Copy the lines below word for word, omitting the pictures.

(Beginning of PROVIDED MATERIAL)

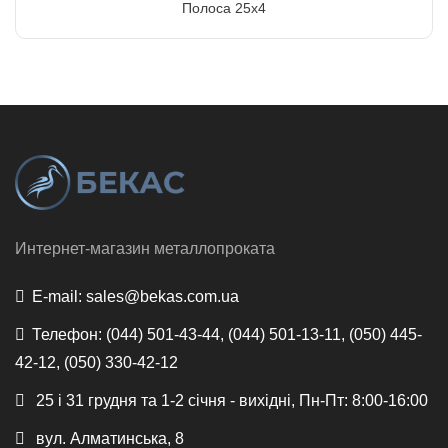
Полоса 25х4
Интернет-магазин металлопроката
E-mail:
sales@bekas.com.ua
Телефон:
(044) 501-43-44, (044) 501-13-11, (050) 445-
42-12, (050) 330-42-12
25 і 31 грудня та 1-2 січня - вихідні, Пн-Пт: 8:00-16:00
вул. Алматинська, 8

(End of PROVIDED MATERIAL)

**YOUR RESPONSE:**
Полоса 25х4
Интернет-магазин металлопроката
E-mail:
sales@bekas.com.ua
Телефон:
(044) 501-43-44, (044) 501-13-11, (050) 445-
42-12, (050) 330-42-12
25 і 31 грудня та 1-2 січня - вихідні, Пн-Пт: 8:00-16:00
вул. Алматинська, 8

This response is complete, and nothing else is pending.